By Kevin Kavanagh
Ebola is scary but even more concerning is the window it opened onto our health-care system. I use the term "system" loosely because one of the main emerging problems is the absence of the kind of uniform response and preparedness that the term "system" usually implies.
Do not rush to point fingers at the Centers for Disease Control and Prevention, however. Despite all its perceived prominence, the CDC is really just an advisory organization. We are stuck in a one size does not fit all mentality with lack of uniform standards and too many health care institutions not knowing what their shoe size is.
Let's recap what happened to the first patient who had Ebola in the United States. He was seen in the ER of a major health care facility, not a small rural hospital in Appalachia, but an 866-bed hospital with almost $2 billion in annual patient revenues. He related the history of being from West Africa and had symptoms of a 101 degree fever and abdominal pain compatible with an Ebola infection.
Instead of immediately donning protective gear and isolating the patient, the task-oriented nurse just entered the information into the computer. The treating physician who then saw the patient appeared to have prescribed an inappropriate antibiotic and discharged the patient home.
For many patient advocates who have watched the fumbling and excuses in handling the deadly MRSA and C. Difficile superbugs, this was all but predictable. Many would argue that the same almost lackadaisical approach to how Ebola was initially handled is why the United States has one of the highest rates of multi-drug resistant organisms in the world. The Ebola case demonstrates two major problems in U. S. health care:
■ Antibiotic overuse is rampant and fueling the epidemic of resistant organisms. It is all too easy to save time by not fully evaluating patients and to make them happy with a useless and expensive prescription for an antibiotic.

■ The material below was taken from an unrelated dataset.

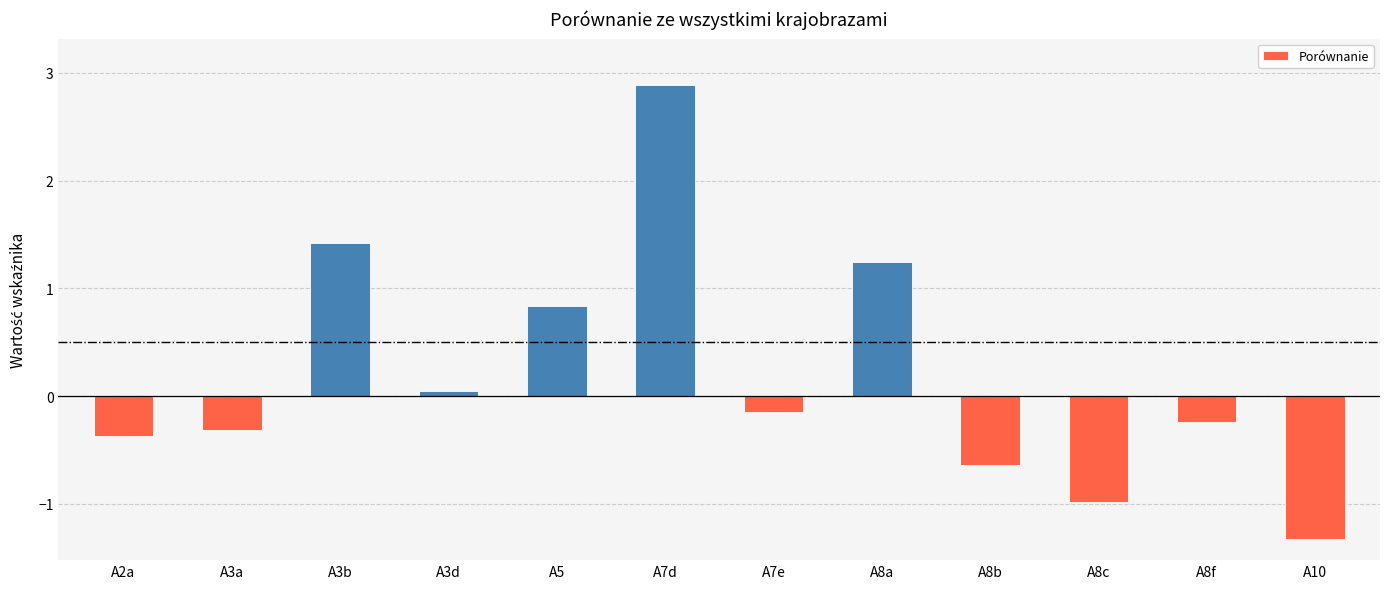

What is the difference between the second highest and second lowest values?

2.4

■ Just because the CDC makes a recommendation there's no guarantee it will be followed. In the case of Ebola, the CDC has issued numerous reports on how to handle this organism. However, as described in a 2008 Government Accountability Office report, the one size does not fit all approach has resulted in a myriad of non-prioritized protocols for controlling dangerous bacteria. This may have led to confusion on how to handle individual cases.
I have heard reports that some patients are now afraid to enter the "Ebola hospital" in Texas. But let's be realistic: One in 25 hospitalized patients acquires a health-care associated infection. Like Ebola, both MRSA and C. Difficile are also not airborne and live in the environment far longer than Ebola, thus represent a much greater risk of spreading and causing death. And there are other virtually untreatable organisms, such as the deadly gastrointestinal superbug CRE, that impose an increasing threat to public safety.
One must then ask, why are we not requiring reporting for all of these organisms? Why are we screening and isolating for Ebola but not for MRSA? MRSA is very dangerous and much more common.
Naysayers insist that no well controlled studies show screening and isolation work for MRSA. But I am confident there are none for Ebola either. However, screening and isolation do work — that's just common sense. Hand washing is important, but no one would see a patient with Ebola and only wash their hands. The same should be true for other deadly infectious organisms.
The two most important lessons to be learned from the Ebola incident are:
■ We need a more integrated health-care system, one that can more quickly respond to biological threats. All health-care facilities of all types should be on the same page; any one which deviates from a protocol places all of society at risk. Such deviations need to be quickly detected and corrected.
■ Most important is the power of transparency. If this first Ebola case had been swept under the rug and covered up, other facilities might have been destined to repeat the mistake. But through transparency and all of the news media coverage, it is unlikely other facilities will make the same mistake. Public reporting and centralized tracking of these dangerous infectious is imperative.
In Kentucky, the new public health regulations, soon to be enacted by Gov. Steve Beshear, are an excellent step in accomplishing this goal.